An engaging and unique writing style.
270 AD. Rome has ruled Syria for over three centuries. But now the weakened empire faces a desperate threat: Queen Zenobia of Palmyra has turned her Roman-trained army against her former masters and the once invincible legions have been crushed. Arabia, Palestine and Egypt have fallen and now Antioch, Syria's capital, stands exposed.
Cassius Corbulo is a young intelligence agent fresh from officer training. He has been assigned the menial task of rounding up wounded legionaries but then urgent new orders arrive. He is the only ranking Roman officer left in the line of the Palmyran advance. He must take command of the fort of Alauran, the last stronghold still in Roman hands, and hold it against the enemy until reinforcements arrive.
The Siege by Nick Brown is the first book in a series of historical fiction centering around the Roman Empire in the beginning in the year of 270 AD. When I first read the synopsis of The Siege, I immediately thought that this would be a fresh story. Though set in the Roman Empire, there is this new idea where instead of going on the offensive wage war, the main protagonist Cassius must defend a stronghold against the Palmyran invaders. Similar to Insurrection, the book I read and reviewed prior to this book, I am pleasantly surprised by the richness and the historic feel this book gave me.
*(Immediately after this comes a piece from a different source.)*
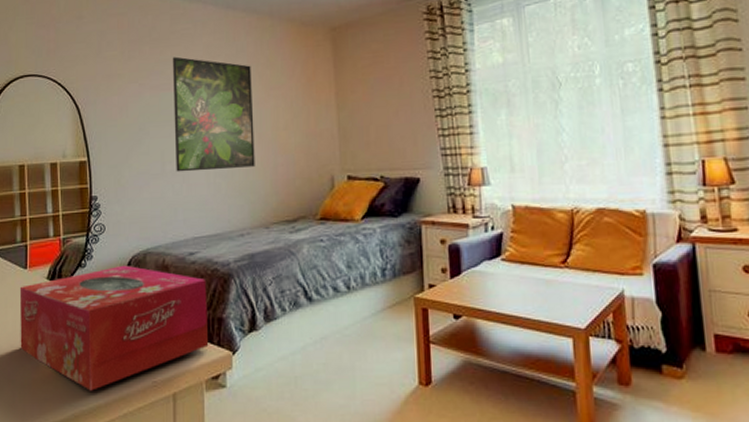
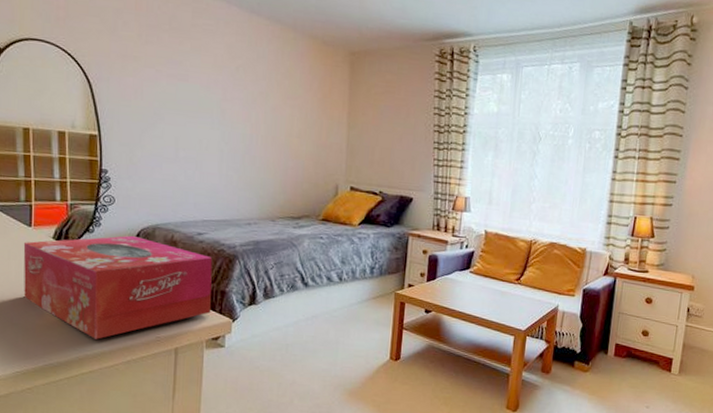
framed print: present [172,56,255,172] -> none [189,50,271,166]

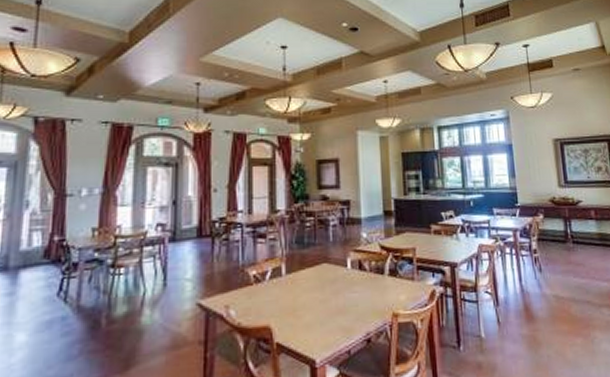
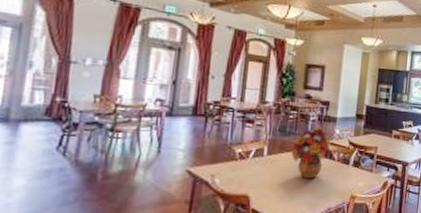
flower arrangement: none [313,232,360,299] -> present [291,127,331,179]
The Agent of Rome series is more than just a retelling of past events. The majority of the characters are fictitious and the only real historical event covered is the invasion by the Palmyran Queen, Zenobia. All the legionnaires may have been made up by the author, but, even though they are not based on real people, they still fit in well with the storyline.
In The Siege, we follow a young, just-out-of-academy, officer named Cassius Corbulo. On location in Syria, Cassius is charged with making sure the Roman stronghold of Alauran can withstand the invasion by the Palmyrans. This is easier said than done. It was nice to see how Cassius was received into the stronghold by the other legionnaires - some accepted him straight away as their superior officer, but others were more reluctant. In the end he manages to get almost everyone on his side and helping him out - even the auxiliaries. Everyone except for ‘The Praetorian’, who prefers a jug of wine every now and then. Cassius’ role as the protagonist in the story becomes quite engaging as you see him rallying the troops to make the stronghold ready for the coming assault.
Another strength of this story is getting a perspective of Palmyran force led by Azaf. We get to see how organized and well equipped the Palmyran force is, which gave me the feeling that the Romans were in for quite a daunting task. Secondly, we get to see the contrast in how Cassius prepares to defend the assault comparted to how Azaf is planning to conduct his assault. This style of narration to show both sides was pretty neat, and I thought that it gave an extra dimension to the story.
The Siege wouldn’t be a historical/military fiction without a great battle. In the last half of the book, after all the preparations have been made, the story becomes rapid in pace as we follow the defenders running around trying to eliminate any possible enemy breakthroughs. At the same time we get to see how Azaf is guiding his force strategically to take advantage of possible weaknesses in the stronghold. It is a great display of fighting scenes and a great payoff for all build-up leading to this moment.
At the beginning of the story, there was mention that Cassius only had to hold out until reinforcements would arrive. The author did a great job building this plot line, creating tension by questioning whether the reinforcements would arrive in time. In the last few pages there are only a handful of Romans left compared with eight times as many Palmyrans, along with their feared leader Azaf. I actually thought this would be it, the Roman defeated in the end, but then Nick Brown introduced a new person into the fray. Looking back I could have anticipated this, but I was so drawn into the last stand of the Romans I didn’t see it coming. Everything came together greatly for a nice, cool and bloody ending!
The Siege is good book showing an unlikely Roman officer forced into doing something that he was not fully trained for. The Siege has an engaging and unique writing style that allowed a nice build up from the preparations to the final clash between the Romans and Palmyrans.
Thanks to Hodder and Stoughton for kindly providing me with a review copy.